The reports from inside Kobane, the Syrian border town considered a potential watershed capture for the terrorist group the Islamic State, are ever more dire as American-led airstrikes appear to do little to stop the massacre of Kurds in a gateway town to Turkey.
In an exclusive report, the Daily Mail cites the testimony of multiple witnesses, now Kurdish refugees who managed to escape the wrath of Islamic State terrorists. “Headless corpses litter the streets of the besieged Syrian border town, they say, and some of the mainly Kurdish townsfolk have had their eyes gouged out,” writes author Sam Greenhill, adding severed limbs, cut-out tongues, and a diverse array of torturous behavior carried out on Kurdish bodies.
One man repeated that his children say all the violence he, too, had witnessed, as they escaped Kobane. “I have seen tens, maybe hundreds, of bodies with their heads cut off,” said the man, “Others with just their hands or legs missing. I have seen faces with their eyes or tongues cut out – I can never forget it for as long as I live. They put the heads on display to scare us all.”
Others told stories of those who were beheaded in their presence, or where friends and relatives caught in the siege. One 13-year-old boy Greenhill refers to as “Dillyar” told the Daily Mail his 20-year-old cousin was beheaded in front of him. Another witness alleged that his neighbor, a Muslim, “was beheaded because they said he was ‘delivering vegetables to the kaffir.'”
The government of Turkey has warned that, without a ground operation to supplement the work of Kurdish fighters, it is unlikely that the town will be able to fight off the threat of the Islamic State. President Tayyip Erdogan has nonetheless done nothing to contribute to the fight against the Islamic State in the town, instead bombing Kurdish PKK forces. Meanwhile, the American government is insisting that the long-term efforts to fight the Islamic State will diminish the importance of a potential collapse of Kobane’s Syrian government. “Kobani is one community, and it’s a tragedy what is happening there,” said Secretary of State John Kerry, “…[b]ut we have said from day one it is going to take a period of time to bring the coalition thoroughly to the table.”

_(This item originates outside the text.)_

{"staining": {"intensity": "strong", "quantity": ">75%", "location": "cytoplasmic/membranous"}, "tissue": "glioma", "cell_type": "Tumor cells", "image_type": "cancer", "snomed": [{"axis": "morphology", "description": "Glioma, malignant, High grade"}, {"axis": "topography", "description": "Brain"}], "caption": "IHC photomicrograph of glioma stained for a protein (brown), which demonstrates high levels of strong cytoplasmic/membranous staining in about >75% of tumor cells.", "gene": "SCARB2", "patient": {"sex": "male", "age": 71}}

According to the Syrian Observatory for Human Rights, the Islamic State has increased its use of suicide bombings in Kobane in the past week, and fighting has moved into the streets of the city rather than the outskirts. Kurdish fighters continue to call for increased help from the international community to ward off the terrorist group, who would have nearly unlimited use of the Turkish-Syrian border should they capture Kobane.